> The problem
The answer must be an exact copy of the lines from the one containing "vfov_deg: 102.1" through the end of the records, with the pictures left out.

> Records from a collection
%%

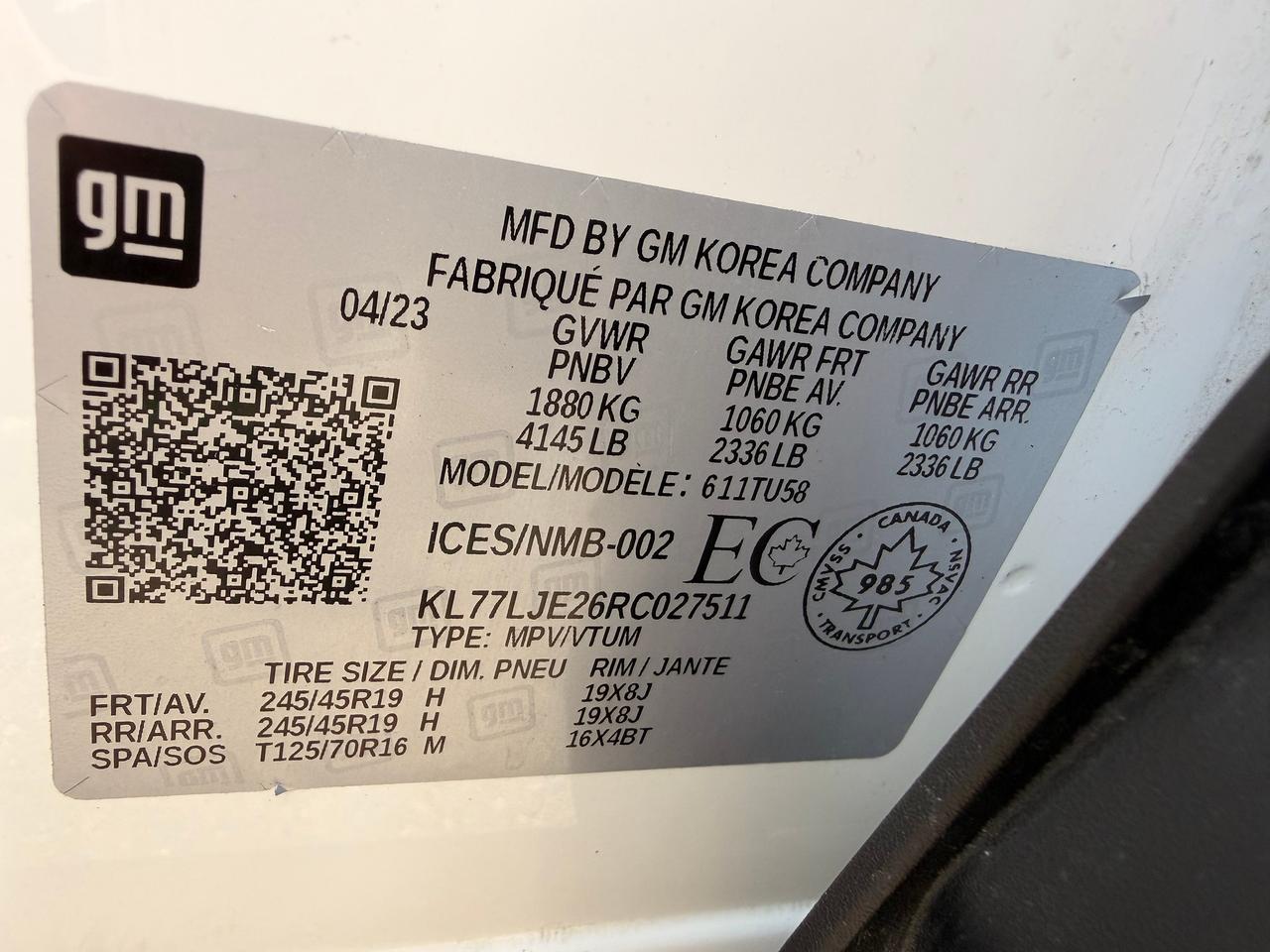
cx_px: 635
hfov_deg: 71.6
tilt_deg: -19.8
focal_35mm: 24
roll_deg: -9.9
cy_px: 476
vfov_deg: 56.8
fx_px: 881
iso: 125
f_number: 2.2
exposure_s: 1/121
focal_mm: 2.22
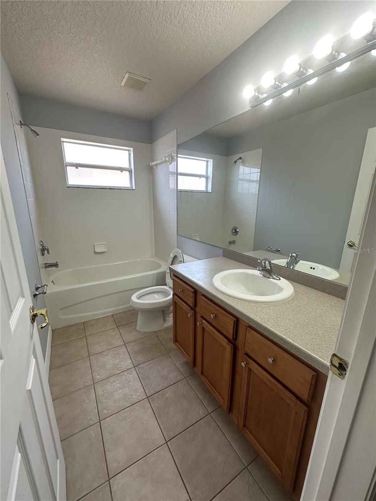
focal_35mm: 14
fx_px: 203
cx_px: 188
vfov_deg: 102.1
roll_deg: -1.3
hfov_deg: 85.7
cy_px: 250
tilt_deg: -13.1
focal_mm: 2.22
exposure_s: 1/120
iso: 250
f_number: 2.2
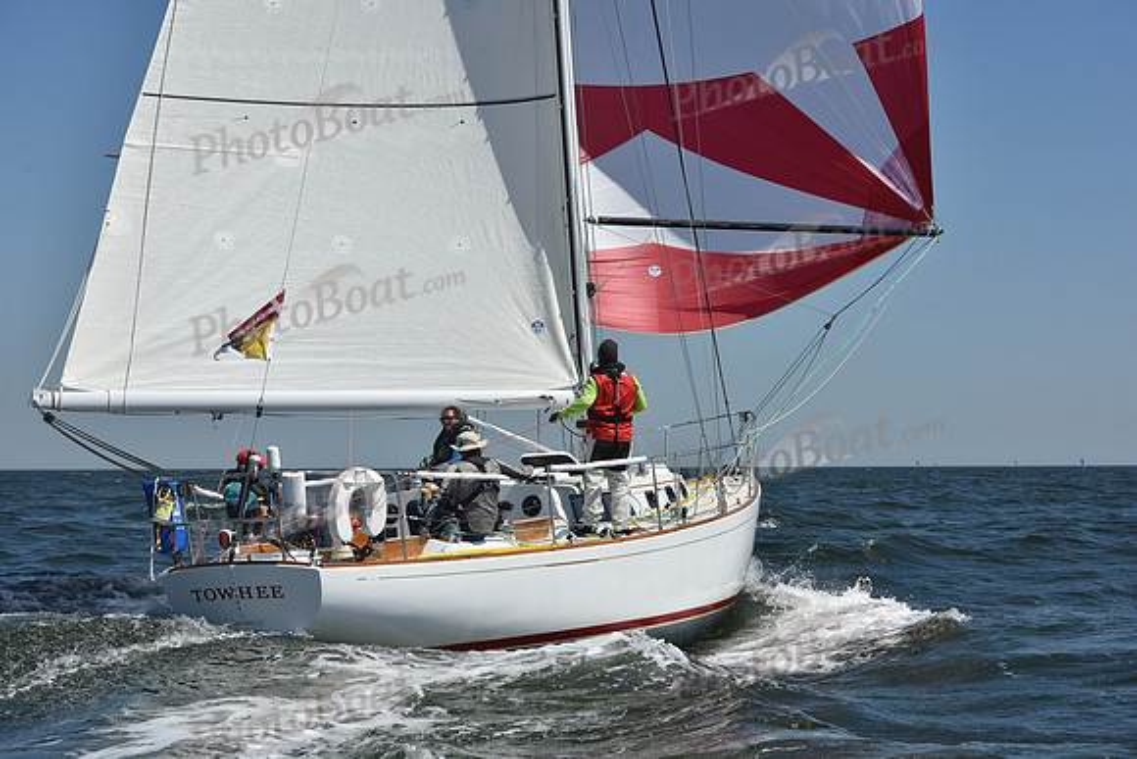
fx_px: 2211
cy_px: 380
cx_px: 568
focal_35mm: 70
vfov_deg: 19.5
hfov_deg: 28.8
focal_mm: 70
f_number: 10
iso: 250
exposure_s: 1/1250
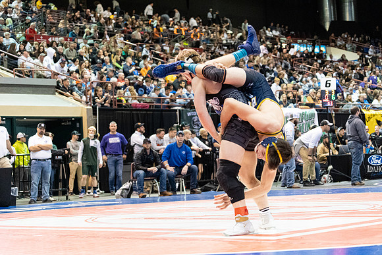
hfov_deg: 25.7
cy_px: 128
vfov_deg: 17.3
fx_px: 838
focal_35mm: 79
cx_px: 191
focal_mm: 79
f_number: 4
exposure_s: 1/500
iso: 12800
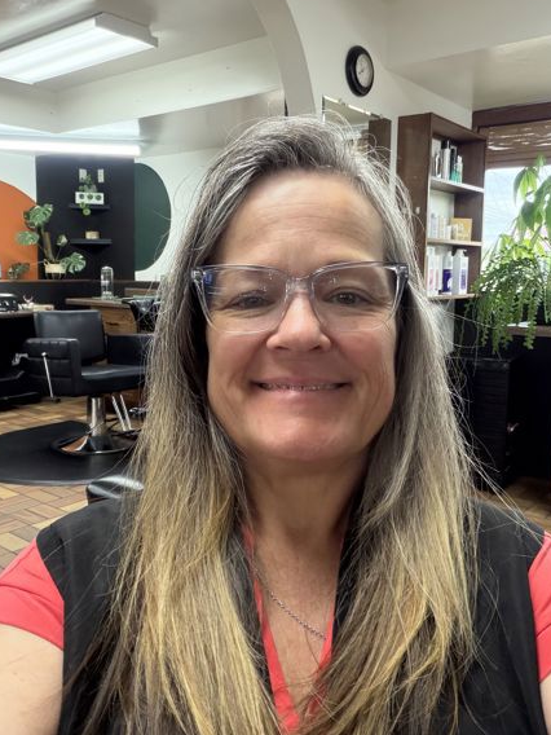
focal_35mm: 31
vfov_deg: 58.3
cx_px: 273
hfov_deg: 45.4
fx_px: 658
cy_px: 359
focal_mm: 2.71
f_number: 1.9
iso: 320
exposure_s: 1/60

%%

> Reply
vfov_deg: 102.1
roll_deg: -1.3
hfov_deg: 85.7
cy_px: 250
tilt_deg: -13.1
focal_mm: 2.22
exposure_s: 1/120
iso: 250
f_number: 2.2
fx_px: 2211
cy_px: 380
cx_px: 568
focal_35mm: 70
vfov_deg: 19.5
hfov_deg: 28.8
focal_mm: 70
f_number: 10
iso: 250
exposure_s: 1/1250
hfov_deg: 25.7
cy_px: 128
vfov_deg: 17.3
fx_px: 838
focal_35mm: 79
cx_px: 191
focal_mm: 79
f_number: 4
exposure_s: 1/500
iso: 12800
focal_35mm: 31
vfov_deg: 58.3
cx_px: 273
hfov_deg: 45.4
fx_px: 658
cy_px: 359
focal_mm: 2.71
f_number: 1.9
iso: 320
exposure_s: 1/60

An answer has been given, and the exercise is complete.